Comment 12 for bug 1240696

Revision history for this message
Dan Lecocq (q-dan) wrote :

The lack of deterministic reproducibility (why it crashes after k iterations on one run, but m iterations on another run) is typical of reading uninitialized memory. Further evidence of this is the fact that if you load a bad page once and repeatedly parse it, you can expect the same result every time:

###############################################
# If this works for the first run, it will continue working fine:
import os
from lxml import etree

with open('problem.html', 'rb') as fin:
    content = fin.read().decode('utf-8', 'ignore').encode('utf-8')

for i in xrange(1000):
    print i
    tree = etree.fromstring(content, etree.HTMLParser(recover=True))

###############################################
# This pretty reliably crashes:
import os
from lxml import etree

for i in xrange(1000):
    print i
    with open('problem.html', 'rb') as fin:
        content = fin.read().decode('utf-8', 'ignore').encode('utf-8')
    tree = etree.fromstring(content, etree.HTMLParser(recover=True))

###############################################

I Think this property may have be mentioned in another report of the same bug, but I can't find it at the moment. This should be considered further evidence that somewhere, uninitialized memory is getting read.

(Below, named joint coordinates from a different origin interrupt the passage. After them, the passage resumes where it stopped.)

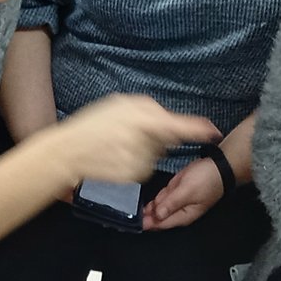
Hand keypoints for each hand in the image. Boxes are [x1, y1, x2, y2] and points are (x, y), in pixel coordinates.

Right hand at [51, 95, 219, 187]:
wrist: (67, 151)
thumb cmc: (91, 125)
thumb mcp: (118, 106)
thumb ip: (145, 112)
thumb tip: (166, 122)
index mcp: (139, 116)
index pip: (175, 124)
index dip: (197, 129)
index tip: (213, 132)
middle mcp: (142, 138)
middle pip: (164, 140)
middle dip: (154, 138)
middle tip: (126, 133)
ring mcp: (137, 158)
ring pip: (153, 156)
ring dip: (142, 152)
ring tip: (116, 145)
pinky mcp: (132, 174)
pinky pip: (143, 169)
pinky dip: (133, 164)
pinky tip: (115, 159)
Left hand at [142, 156, 223, 230]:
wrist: (219, 166)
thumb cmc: (206, 180)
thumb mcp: (187, 191)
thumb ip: (171, 204)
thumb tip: (157, 216)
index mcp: (183, 215)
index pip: (161, 224)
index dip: (147, 223)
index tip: (134, 222)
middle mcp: (179, 211)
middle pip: (158, 217)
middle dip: (146, 216)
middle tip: (131, 213)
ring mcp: (177, 201)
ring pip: (158, 208)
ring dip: (149, 208)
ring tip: (136, 207)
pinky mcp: (177, 191)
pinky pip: (163, 198)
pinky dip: (156, 199)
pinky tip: (147, 200)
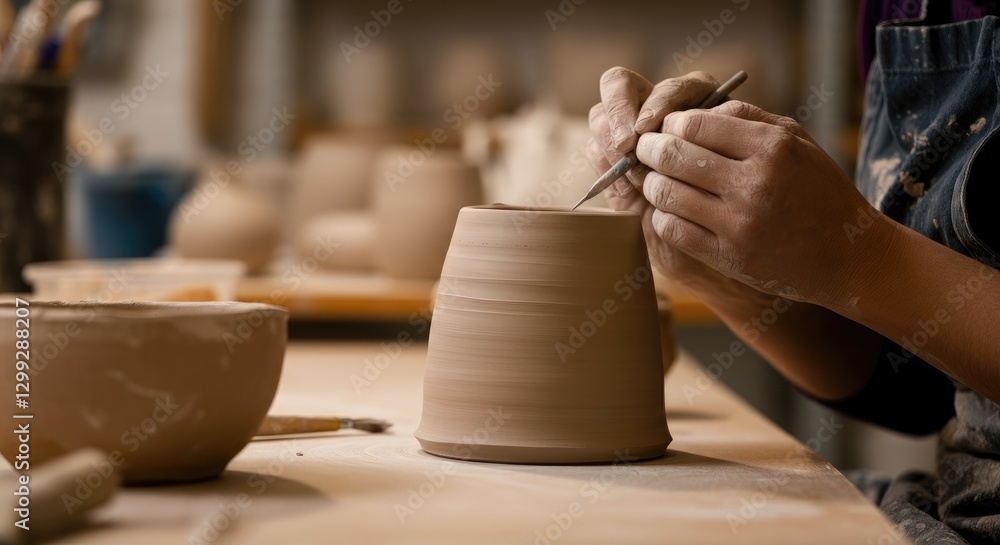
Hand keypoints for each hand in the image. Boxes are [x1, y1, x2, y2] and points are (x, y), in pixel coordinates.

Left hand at [636, 100, 877, 303]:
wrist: (848, 256)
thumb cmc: (818, 191)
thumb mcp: (796, 142)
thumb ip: (746, 120)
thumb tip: (691, 112)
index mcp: (772, 147)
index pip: (693, 124)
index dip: (670, 124)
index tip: (666, 128)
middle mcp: (755, 184)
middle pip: (672, 155)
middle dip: (648, 149)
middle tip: (644, 150)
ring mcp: (740, 224)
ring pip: (665, 193)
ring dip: (651, 184)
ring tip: (656, 180)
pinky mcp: (729, 257)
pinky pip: (672, 229)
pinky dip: (662, 216)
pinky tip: (670, 210)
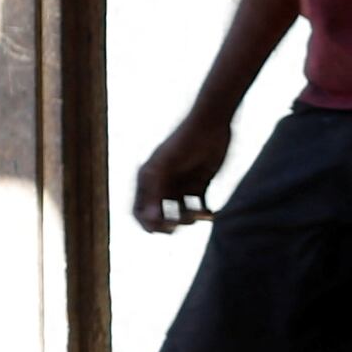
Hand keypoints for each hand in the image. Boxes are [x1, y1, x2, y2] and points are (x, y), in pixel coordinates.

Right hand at [131, 114, 231, 232]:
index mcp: (147, 180)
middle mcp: (163, 184)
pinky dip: (205, 213)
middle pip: (159, 216)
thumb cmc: (184, 142)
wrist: (211, 124)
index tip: (163, 227)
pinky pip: (199, 206)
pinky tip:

From valgrind (I'll try to get an instance of this with debugging symbols):

==15551== Conditional jump or move depends on uninitialised value(s)
==15551== at 0x7C61805: ??? (in /usr/lib/x86_64-linux-gnu/libxml2.so.2.7.8)
==15551== by 0x7C61CDE: ??? (in /usr/lib/x86_64-linux-gnu/libxml2.so.2.7.8)
==15551== by 0x7C657DF: ??? (in /usr/lib/x86_64-linux-gnu/libxml2.so.2.7.8)
==15551== by 0x7C663AE: htmlParseDocument (in /usr/lib/x86_64-linux-gnu/libxml2.so.2.7.8)
==15551== by 0x7C6901B: ??? (in /usr/lib/x86_64-linux-gnu/libxml2.so.2.7.8)
==15551== by 0x74B0954: __pyx_f_4lxml_5etree_11_BaseParser__parseDoc (lxml.etree.c:88919)
==15551== by 0x7498BF3: __pyx_f_4lxml_5etree__parseDoc (lxml.etree.c:92370)
==15551== by 0x749C0BD: __pyx_f_4lxml_5etree__parseMemoryDocument (lxml.etree.c:93571)
==15551== by 0x7507DC3: __pyx_pw_4lxml_5etree_23fromstring (lxml.etree.c:63285)
==15551== by 0x497EA3: PyEval_EvalFrameEx (in /usr/bin/python2.7)
==15551== by 0x49F1BF: PyEval_EvalCodeEx (in /usr/bin/python2.7)
==15551== by 0x4A9080: PyRun_FileExFlags (in /usr/bin/python2.7)

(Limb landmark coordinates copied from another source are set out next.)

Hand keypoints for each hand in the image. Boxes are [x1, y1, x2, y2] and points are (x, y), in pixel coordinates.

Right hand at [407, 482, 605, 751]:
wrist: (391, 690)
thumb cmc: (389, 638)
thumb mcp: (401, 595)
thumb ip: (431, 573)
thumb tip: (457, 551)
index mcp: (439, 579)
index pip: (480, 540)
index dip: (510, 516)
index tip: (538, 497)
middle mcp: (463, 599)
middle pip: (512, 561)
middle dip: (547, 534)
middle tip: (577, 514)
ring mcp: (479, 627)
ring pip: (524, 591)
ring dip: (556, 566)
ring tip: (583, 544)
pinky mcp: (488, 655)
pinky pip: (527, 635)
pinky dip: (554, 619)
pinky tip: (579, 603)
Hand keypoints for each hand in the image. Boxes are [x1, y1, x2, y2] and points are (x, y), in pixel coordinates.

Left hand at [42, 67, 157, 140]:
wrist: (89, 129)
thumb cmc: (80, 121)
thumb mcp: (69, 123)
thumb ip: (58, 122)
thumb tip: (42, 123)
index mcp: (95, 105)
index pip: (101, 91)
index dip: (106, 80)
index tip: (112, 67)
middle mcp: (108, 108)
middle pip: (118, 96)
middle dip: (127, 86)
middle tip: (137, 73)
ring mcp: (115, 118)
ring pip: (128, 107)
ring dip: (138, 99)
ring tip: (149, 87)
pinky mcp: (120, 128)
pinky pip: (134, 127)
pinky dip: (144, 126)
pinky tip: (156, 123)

I've tried (unsuccessfully) a few times now to replicate this using the libxml2-provided python API, but perhaps someone more familiar with the internals of lxml might have better luck? I've tried tracing through the code from the invocation above and tried to replicate the calls to libxml2 directly.